Il ministro degli interni, il falco bavarese Horst Seehofer, è arrivato l’anno scorso a uno scontro aperto con Angela Merkel. Tolleranza zero? Ma il ministro non ha ottenuto risultati, tranne quello di portare il governo federale lentamente e discretamente dalla sua parte. Al 31 gennaio, gli stranieri da rimandare a casa erano 238.571, di cui 182.169 geduldet, tollerati in attesa che venga chiarita la loro posizione, o accolti provvisoriamente per motivi particolari. Alcuni trovano lavoro, cominciano a inserirsi, ma Seehofer rimane duro: accettarli significa lanciare un messaggio pericoloso per altri che potrebbero arrivare domani, si abbia diritto o no si finisce per restare.
A., il giovane somalo, che viene aiutato dal nostro gruppo di amici, e di cui ho già parlato, è un bravo ragazzo, ma testone. Si è sposato, due figli in 20 mesi, ha interrotto il corso di tre anni per diventare falegname, e non vuole più imparare il tedesco. Lavora trasportando pacchi, ma il rifiuto di studiare la lingua, per Seehofer, equivale al rifiuto di volersi integrare. A. è geduldet e potrebbe essere espulso, non lo sarà perché ha moglie e figli. Anzi, lui e lei potrebbero richiedere il ricongiungimento familiare chiamando in Germania madri e sorelle.

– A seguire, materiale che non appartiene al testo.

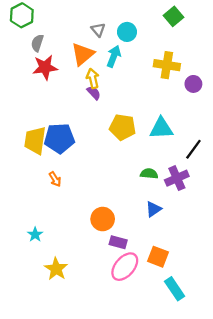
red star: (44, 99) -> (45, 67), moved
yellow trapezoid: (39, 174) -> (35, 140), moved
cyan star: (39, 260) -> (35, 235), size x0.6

Nel 2016 furono espulsi in 25 mila, 24 mila nel 2017, 23 mila l’anno scorso, e sono fallite all’ultimo momento 31 mila espulsioni, perché il profugo era malato, o introvabile. Ben 3.322, circa dieci al giorno, non sono state eseguite per la resistenza opposta. Circa 300 profughi sono stati trasportati legati in aereo, altri sono stati sedati. Gli espulsi, o deportati, aggrediscono gli agenti, sputano sangue nei loro occhi. Scene terrificanti e giustamente denunciate dai verdi e dai socialdemocratici. E, come noto, i paesi d’origine si rifiutano nella maggioranza dei casi di accogliere gli espulsi. I poliziotti ne hanno abbastanza: devono pagarsi di tasca loro la divisa speciale per accompagnare in Afghanistan, o in Marocco, gli indesiderati, e i pasti serviti in aereo. Le spese extra all’estero vengono rimborsate con settimane o mesi di ritardo. Dopo anni, denuncia lo Spiegel, che non si può certo sospettare di razzismo, si è fatto poco o nulla. I posti nei centri d’attesa per l’espulsione sono sempre poco meno di 500. Si spende molto e si ottiene poco. Mancano i dati, ma a Berlino si ritiene che una buona parte degli espulsi, in qualche maniera riuscirà tornare, in Europa o in Germania.